Mana is a word found in Austronesian languages meaning "power, effectiveness, prestige", where in most cases the power is understood to be supernatural. The exact semantics depends on the language. The concept is a major one in Polynesian cultures. It is part of contemporary Pacific Islander culture. The term came to the attention of western anthropologists through the reports of missionaries in the islands. Its study was included in the topic of cultural anthropology, specifically in the anthropology of religion. Links were seen between it and an earlier phase of western religion, animism at first, then pre-animism.
In recent decades, the comparative method (the staple method of reconstructing a proto-language, or ancestor of a group of languages that seem related because of their similarities, in the tree model of historical linguistics), has been enhanced by the application of phylogenetic method. In it, as applied to linguistics, linguistic features take the place of molecular sequences. In biology, the goal of comparing genetic sequences is to determine a percentage of similarity between the chromosomes of two species, which may then be hypothesized to have branched from each other in the tree at a time that is consistent with the rate of change of each. In linguistic "phylogenetic" comparisons (which have nothing to do with genes), the desired result is percentages of similarity between languages, from which a tree structure may be reconstructed. Each branch may be termed a "level" and represents a proto-language.
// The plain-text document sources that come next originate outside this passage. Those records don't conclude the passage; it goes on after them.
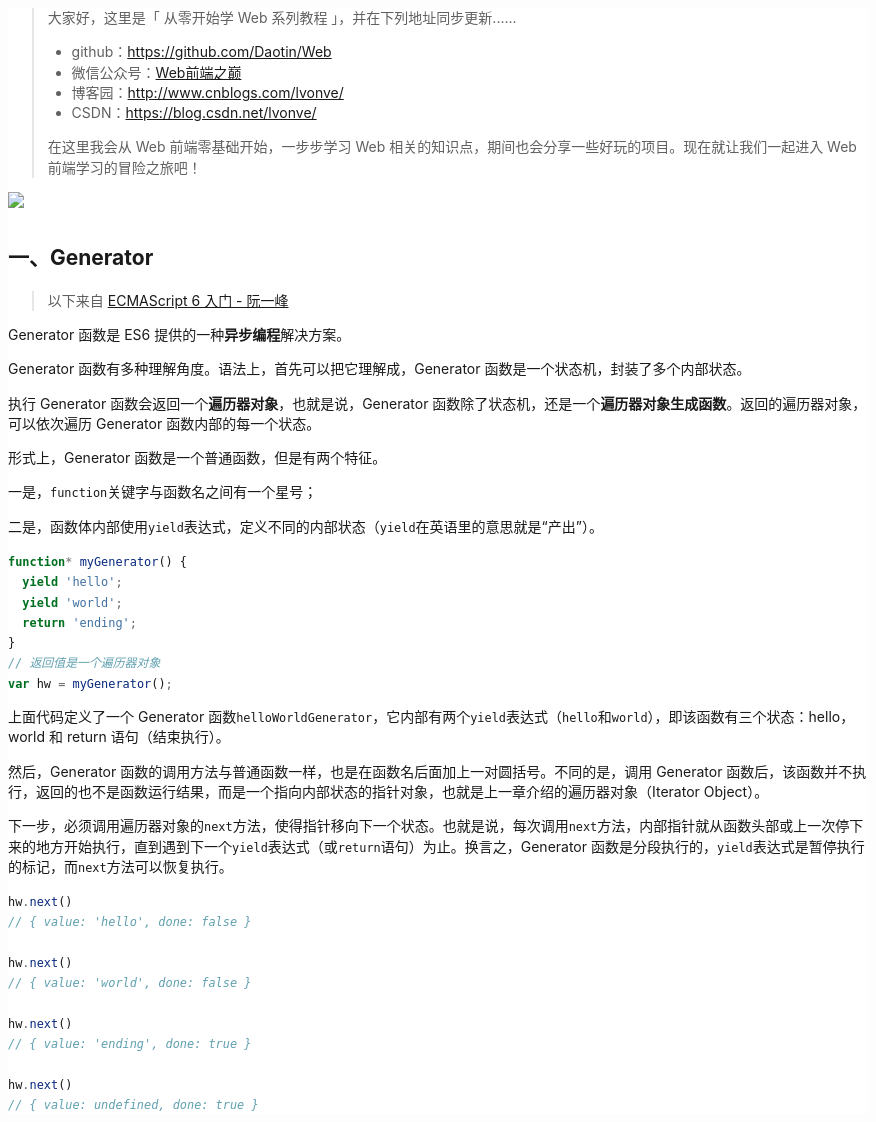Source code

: >大家好，这里是「 从零开始学 Web 系列教程 」，并在下列地址同步更新......
>
> - github：https://github.com/Daotin/Web
> - 微信公众号：[Web前端之巅](https://github.com/Daotin/pic/raw/master/wx.jpg)
> - 博客园：http://www.cnblogs.com/lvonve/
> - CSDN：https://blog.csdn.net/lvonve/
>
> 在这里我会从 Web 前端零基础开始，一步步学习 Web 相关的知识点，期间也会分享一些好玩的项目。现在就让我们一起进入 Web 前端学习的冒险之旅吧！

![](https://github.com/Daotin/pic/raw/master/fgx.png)



## 一、Generator

>   以下来自 [ECMAScript 6 入门 - 阮一峰](http://es6.ruanyifeng.com/)

Generator 函数是 ES6 提供的一种**异步编程**解决方案。

Generator 函数有多种理解角度。语法上，首先可以把它理解成，Generator 函数是一个状态机，封装了多个内部状态。

执行 Generator 函数会返回一个**遍历器对象**，也就是说，Generator 函数除了状态机，还是一个**遍历器对象生成函数**。返回的遍历器对象，可以依次遍历 Generator 函数内部的每一个状态。

形式上，Generator 函数是一个普通函数，但是有两个特征。

一是，`function`关键字与函数名之间有一个星号；

二是，函数体内部使用`yield`表达式，定义不同的内部状态（`yield`在英语里的意思就是“产出”）。

```js
function* myGenerator() {
  yield 'hello';
  yield 'world';
  return 'ending';
}
// 返回值是一个遍历器对象
var hw = myGenerator();
```

上面代码定义了一个 Generator 函数`helloWorldGenerator`，它内部有两个`yield`表达式（`hello`和`world`），即该函数有三个状态：hello，world 和 return 语句（结束执行）。

然后，Generator 函数的调用方法与普通函数一样，也是在函数名后面加上一对圆括号。不同的是，调用 Generator 函数后，该函数并不执行，返回的也不是函数运行结果，而是一个指向内部状态的指针对象，也就是上一章介绍的遍历器对象（Iterator Object）。

下一步，必须调用遍历器对象的`next`方法，使得指针移向下一个状态。也就是说，每次调用`next`方法，内部指针就从函数头部或上一次停下来的地方开始执行，直到遇到下一个`yield`表达式（或`return`语句）为止。换言之，Generator 函数是分段执行的，`yield`表达式是暂停执行的标记，而`next`方法可以恢复执行。

```js
hw.next()
// { value: 'hello', done: false }

hw.next()
// { value: 'world', done: false }

hw.next()
// { value: 'ending', done: true }

hw.next()
// { value: undefined, done: true }
```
The method begins with a database of features to be compared. Software exists to make various types of comparisons. The results depend to a large degree of the type of data selected and the method of comparison. The Polynesian Lexicon (POLLEX) Project, "initiated in 1965 by Bruce Biggs", uses mainly lexical data. By comparison of words from the oceanic languages collected in the lexicon, it assesses levels of proto-language in the phylogenetic tree.